Indian Hotels has been in a corrective phase over the past two to three months and is currently consolidating near a key support zone. The technical structure indicates a favorable risk-reward setup, suggesting the potential for a bullish reversal and the initiation of the next upward leg in the prevailing trend.
Particulars | Details |
Buying Range | ₹670 – ₹685 |
Target | ₹775 |
Support Zone | ₹640 – ₹680 |
Return Opportunity | 14% |
Duration | 6 Months |
Indian Hotels has been in a corrective phase over the past two to three months and is currently consolidating near a key support zone. This technical structure suggests a favorable risk-reward setup, indicating the potential for a bullish reversal and the initiation of the next upward leg in the prevailing trend.
The stock is currently exhibiting base-building price action around the key demand zone of ₹630–₹670, which marks a confluence of multiple technical factors supporting a potential reversal:
61.8% retracement of the prior upmove (June 2024–January 2025) between ₹507 and ₹894
200-week EMA placed around ₹654
Previous major breakout around ₹650 levels, which has now reversed its role and acts as support in the medium term as per the change-of-polarity concept
A key technical takeaway from the weekly chart of Indian Hotels is the time-price relationship, where the stock has taken 11 months to retrace nearly 61.8% of the preceding multi-month rally from ₹507 to ₹894. This shallow and mean-consolidating retracement reflects inherent strength and a bullish undertone. The recent consolidation phase is interpreted as a higher base formation, setting the stage for the next impulsive leg on the upside.

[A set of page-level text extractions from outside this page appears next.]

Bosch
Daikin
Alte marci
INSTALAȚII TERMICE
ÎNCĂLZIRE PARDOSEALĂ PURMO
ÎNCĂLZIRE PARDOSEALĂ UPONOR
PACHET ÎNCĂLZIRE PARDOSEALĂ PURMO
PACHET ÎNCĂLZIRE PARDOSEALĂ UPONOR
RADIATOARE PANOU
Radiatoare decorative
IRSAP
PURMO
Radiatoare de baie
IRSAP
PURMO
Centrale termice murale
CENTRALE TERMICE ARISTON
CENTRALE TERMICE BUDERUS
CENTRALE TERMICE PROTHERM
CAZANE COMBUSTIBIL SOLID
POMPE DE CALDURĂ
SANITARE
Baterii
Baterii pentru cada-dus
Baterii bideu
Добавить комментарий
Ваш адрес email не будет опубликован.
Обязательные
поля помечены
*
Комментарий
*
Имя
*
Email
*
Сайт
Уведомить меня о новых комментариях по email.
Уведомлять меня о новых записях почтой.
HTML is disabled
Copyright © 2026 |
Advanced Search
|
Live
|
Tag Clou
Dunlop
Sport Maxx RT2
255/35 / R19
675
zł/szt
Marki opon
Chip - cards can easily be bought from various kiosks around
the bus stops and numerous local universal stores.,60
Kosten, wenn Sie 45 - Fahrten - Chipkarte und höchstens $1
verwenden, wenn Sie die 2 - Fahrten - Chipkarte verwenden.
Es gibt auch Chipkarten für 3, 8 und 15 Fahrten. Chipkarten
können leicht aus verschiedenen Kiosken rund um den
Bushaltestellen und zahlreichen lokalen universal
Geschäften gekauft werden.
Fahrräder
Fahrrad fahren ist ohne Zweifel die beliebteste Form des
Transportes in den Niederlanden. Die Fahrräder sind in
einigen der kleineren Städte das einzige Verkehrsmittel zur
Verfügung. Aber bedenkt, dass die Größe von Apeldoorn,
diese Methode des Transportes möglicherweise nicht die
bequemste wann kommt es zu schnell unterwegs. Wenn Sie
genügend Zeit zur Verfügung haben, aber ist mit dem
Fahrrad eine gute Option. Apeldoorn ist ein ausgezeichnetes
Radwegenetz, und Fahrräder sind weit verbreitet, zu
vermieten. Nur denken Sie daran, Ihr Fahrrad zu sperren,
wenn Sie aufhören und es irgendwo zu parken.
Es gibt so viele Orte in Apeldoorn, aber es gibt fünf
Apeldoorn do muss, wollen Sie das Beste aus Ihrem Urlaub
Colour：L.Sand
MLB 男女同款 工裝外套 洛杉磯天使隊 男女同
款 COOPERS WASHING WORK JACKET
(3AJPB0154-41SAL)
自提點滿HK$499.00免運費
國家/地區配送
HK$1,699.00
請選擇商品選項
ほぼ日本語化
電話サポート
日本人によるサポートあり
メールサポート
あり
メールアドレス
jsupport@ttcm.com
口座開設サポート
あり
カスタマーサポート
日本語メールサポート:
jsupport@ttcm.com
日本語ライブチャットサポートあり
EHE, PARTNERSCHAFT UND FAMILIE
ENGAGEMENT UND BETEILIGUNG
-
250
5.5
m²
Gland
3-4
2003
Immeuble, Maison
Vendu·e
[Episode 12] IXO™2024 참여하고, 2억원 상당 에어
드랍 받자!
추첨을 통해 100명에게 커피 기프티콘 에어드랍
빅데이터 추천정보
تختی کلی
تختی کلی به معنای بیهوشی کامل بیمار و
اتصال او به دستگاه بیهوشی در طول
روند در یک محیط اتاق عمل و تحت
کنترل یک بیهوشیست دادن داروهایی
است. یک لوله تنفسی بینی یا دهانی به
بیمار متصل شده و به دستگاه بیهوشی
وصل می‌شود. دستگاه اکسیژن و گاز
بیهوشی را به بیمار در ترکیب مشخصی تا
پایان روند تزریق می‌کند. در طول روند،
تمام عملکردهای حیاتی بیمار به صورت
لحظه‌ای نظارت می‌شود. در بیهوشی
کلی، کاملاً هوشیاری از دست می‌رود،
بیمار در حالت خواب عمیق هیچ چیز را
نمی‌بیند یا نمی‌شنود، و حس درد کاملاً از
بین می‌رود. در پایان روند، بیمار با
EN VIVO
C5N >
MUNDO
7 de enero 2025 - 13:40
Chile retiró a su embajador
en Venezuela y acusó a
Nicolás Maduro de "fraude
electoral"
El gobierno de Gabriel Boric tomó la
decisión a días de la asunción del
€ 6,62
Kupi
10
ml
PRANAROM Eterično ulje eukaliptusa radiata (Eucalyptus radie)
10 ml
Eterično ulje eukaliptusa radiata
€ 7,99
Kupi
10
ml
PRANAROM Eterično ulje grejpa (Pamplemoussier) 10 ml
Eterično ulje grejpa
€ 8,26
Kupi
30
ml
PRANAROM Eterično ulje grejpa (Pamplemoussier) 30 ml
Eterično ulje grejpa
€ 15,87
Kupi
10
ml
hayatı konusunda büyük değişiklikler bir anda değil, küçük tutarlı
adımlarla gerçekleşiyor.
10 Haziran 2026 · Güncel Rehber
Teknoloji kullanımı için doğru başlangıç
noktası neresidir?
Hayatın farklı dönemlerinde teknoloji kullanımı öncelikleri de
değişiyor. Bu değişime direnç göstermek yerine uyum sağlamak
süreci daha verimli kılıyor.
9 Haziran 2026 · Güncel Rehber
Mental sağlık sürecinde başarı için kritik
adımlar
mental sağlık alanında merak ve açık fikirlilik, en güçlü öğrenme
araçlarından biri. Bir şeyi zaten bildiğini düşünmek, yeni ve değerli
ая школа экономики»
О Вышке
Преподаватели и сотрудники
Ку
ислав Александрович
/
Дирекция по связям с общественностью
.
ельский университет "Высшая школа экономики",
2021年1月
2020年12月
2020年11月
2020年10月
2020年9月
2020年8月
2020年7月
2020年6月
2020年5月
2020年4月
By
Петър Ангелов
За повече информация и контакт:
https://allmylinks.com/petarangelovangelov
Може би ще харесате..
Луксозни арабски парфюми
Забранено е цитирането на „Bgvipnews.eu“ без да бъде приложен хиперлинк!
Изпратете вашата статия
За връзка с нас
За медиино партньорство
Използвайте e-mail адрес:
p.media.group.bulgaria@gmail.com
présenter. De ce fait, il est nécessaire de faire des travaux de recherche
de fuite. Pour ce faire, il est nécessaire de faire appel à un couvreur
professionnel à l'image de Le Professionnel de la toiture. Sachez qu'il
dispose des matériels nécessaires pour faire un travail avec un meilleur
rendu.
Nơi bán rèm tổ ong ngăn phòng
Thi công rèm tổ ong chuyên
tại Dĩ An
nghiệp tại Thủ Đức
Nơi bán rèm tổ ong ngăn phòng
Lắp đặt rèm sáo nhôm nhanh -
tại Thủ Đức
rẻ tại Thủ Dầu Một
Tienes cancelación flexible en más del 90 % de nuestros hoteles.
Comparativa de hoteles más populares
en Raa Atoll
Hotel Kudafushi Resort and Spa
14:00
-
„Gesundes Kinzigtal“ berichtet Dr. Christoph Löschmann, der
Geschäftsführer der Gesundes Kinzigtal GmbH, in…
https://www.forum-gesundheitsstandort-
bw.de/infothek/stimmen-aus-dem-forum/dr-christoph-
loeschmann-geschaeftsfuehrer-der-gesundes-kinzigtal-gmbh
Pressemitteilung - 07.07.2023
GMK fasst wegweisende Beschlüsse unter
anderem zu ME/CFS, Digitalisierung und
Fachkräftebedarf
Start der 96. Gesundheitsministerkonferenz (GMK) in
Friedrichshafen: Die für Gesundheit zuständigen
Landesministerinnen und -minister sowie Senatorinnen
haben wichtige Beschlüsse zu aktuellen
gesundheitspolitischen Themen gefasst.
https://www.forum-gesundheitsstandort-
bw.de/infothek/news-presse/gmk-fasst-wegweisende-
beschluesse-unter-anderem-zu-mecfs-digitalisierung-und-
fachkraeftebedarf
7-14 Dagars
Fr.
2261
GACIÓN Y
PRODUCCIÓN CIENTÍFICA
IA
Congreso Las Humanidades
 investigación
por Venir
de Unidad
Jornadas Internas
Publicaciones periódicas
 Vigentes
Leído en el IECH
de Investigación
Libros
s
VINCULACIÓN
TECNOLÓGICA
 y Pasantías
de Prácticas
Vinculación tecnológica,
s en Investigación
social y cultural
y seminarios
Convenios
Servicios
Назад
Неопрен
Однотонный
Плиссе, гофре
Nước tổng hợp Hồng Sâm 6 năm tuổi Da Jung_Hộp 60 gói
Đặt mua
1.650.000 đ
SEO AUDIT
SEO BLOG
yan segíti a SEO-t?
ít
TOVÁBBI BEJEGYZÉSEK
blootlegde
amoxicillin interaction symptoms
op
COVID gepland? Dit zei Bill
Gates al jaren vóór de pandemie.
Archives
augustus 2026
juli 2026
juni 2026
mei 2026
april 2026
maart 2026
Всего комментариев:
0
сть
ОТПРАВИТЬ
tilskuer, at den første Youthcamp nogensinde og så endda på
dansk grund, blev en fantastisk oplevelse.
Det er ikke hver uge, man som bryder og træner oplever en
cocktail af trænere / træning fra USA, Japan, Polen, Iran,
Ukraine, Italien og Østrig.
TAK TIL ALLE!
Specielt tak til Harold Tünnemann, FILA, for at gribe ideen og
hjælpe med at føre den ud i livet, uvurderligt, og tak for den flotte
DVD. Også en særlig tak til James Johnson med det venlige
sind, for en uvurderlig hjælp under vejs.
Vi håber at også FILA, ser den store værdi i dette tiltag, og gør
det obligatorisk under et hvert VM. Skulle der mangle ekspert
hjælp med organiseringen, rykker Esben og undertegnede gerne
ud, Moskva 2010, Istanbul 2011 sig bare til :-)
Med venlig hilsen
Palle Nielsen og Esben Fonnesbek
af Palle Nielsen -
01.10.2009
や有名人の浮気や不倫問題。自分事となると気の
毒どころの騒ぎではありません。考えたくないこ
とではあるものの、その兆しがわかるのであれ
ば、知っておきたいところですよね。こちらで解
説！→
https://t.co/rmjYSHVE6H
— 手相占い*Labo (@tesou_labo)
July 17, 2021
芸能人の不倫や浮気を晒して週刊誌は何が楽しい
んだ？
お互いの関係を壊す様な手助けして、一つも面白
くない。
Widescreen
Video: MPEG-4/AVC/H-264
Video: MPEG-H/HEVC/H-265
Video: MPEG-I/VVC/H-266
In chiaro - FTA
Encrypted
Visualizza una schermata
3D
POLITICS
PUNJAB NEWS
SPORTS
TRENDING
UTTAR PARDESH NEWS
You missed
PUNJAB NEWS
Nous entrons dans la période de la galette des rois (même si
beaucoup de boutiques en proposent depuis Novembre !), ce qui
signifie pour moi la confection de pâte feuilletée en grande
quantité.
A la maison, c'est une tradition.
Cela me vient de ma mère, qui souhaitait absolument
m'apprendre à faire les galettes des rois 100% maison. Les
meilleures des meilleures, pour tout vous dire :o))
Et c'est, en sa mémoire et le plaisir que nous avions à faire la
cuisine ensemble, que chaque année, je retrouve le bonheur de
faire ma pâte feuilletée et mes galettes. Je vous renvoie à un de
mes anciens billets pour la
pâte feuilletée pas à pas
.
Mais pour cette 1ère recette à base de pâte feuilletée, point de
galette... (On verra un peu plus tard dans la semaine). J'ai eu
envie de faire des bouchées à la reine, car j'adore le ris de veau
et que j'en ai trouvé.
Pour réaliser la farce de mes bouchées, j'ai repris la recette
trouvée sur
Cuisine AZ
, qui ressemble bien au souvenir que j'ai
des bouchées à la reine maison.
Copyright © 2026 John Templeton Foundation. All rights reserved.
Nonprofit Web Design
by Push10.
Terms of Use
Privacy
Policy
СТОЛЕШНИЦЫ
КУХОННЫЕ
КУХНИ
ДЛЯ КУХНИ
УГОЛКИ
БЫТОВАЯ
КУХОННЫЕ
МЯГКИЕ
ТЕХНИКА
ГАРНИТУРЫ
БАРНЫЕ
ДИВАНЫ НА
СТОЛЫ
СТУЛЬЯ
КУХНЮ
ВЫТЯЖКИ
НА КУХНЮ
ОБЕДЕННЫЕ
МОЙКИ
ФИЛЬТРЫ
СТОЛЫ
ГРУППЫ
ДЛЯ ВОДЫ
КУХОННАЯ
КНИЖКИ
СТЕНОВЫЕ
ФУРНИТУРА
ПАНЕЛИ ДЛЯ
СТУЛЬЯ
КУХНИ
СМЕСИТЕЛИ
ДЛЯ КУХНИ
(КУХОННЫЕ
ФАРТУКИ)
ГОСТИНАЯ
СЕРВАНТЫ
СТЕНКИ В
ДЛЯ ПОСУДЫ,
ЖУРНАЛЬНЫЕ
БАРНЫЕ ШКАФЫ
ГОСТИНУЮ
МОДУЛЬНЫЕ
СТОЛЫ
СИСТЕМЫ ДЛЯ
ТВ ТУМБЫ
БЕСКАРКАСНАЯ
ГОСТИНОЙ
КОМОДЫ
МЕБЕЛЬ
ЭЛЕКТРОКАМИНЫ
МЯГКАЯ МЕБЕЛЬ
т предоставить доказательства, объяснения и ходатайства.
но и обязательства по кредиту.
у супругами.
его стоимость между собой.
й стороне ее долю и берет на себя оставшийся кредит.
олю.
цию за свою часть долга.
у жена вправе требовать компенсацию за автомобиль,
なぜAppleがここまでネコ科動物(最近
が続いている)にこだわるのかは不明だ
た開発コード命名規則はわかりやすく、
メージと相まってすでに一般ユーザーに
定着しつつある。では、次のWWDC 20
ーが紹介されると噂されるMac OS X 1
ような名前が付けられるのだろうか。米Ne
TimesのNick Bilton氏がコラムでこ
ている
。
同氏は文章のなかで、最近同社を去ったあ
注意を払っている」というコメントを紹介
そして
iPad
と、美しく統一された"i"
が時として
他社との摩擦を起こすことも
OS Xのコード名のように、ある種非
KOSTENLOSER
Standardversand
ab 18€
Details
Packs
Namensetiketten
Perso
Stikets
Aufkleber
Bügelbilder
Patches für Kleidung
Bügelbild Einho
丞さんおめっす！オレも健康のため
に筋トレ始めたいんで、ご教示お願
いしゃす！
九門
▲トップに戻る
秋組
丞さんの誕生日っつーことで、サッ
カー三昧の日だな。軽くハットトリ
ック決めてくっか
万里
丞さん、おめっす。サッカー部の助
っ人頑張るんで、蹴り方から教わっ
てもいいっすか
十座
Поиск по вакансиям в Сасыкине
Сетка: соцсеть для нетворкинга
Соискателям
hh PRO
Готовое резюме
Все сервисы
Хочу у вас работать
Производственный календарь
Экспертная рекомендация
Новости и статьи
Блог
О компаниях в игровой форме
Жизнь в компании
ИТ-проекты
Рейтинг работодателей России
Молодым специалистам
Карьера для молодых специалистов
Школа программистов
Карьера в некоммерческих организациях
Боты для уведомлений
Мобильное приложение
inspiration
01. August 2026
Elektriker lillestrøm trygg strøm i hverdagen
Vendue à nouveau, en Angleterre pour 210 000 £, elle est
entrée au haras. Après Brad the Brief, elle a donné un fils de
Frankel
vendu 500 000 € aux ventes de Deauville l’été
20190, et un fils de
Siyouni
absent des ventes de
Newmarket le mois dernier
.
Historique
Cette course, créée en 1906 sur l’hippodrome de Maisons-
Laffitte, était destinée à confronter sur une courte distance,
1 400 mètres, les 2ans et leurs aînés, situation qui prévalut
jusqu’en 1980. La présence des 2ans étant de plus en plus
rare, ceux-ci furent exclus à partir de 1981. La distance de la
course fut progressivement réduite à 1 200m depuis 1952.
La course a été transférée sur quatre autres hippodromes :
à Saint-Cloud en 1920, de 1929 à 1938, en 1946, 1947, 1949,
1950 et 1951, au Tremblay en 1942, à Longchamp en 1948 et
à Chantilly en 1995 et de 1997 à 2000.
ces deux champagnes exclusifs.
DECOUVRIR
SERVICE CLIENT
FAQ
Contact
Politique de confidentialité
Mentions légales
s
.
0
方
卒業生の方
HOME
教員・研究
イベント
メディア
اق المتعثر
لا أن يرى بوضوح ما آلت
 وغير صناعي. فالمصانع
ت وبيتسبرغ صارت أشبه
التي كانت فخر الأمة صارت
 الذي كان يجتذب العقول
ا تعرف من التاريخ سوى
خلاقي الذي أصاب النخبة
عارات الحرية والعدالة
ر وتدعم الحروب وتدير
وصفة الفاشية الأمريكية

The ongoing corrective phase appears to be nearing exhaustion, with price action suggesting a potential pullback toward the ₹775 level in the coming months. This level represents the 50% Fibonacci retracement of the earlier decline from ₹894 to ₹672 and coincides with the September 2025 high, reinforcing it as a key resistance area.
Momentum-wise, the weekly stochastic oscillator has bounced from the oversold zone and generated a bullish crossover above its 3-period moving average, reinforcing the underlying positive momentum and supporting the bullish bias in the stock.
Indian Hotels is witnessing a confluence of technical support between ₹640 and ₹680, aligning with long-term moving averages and retracement levels. Sustaining above these zones could set up a gradual move toward ₹775 in the next six months.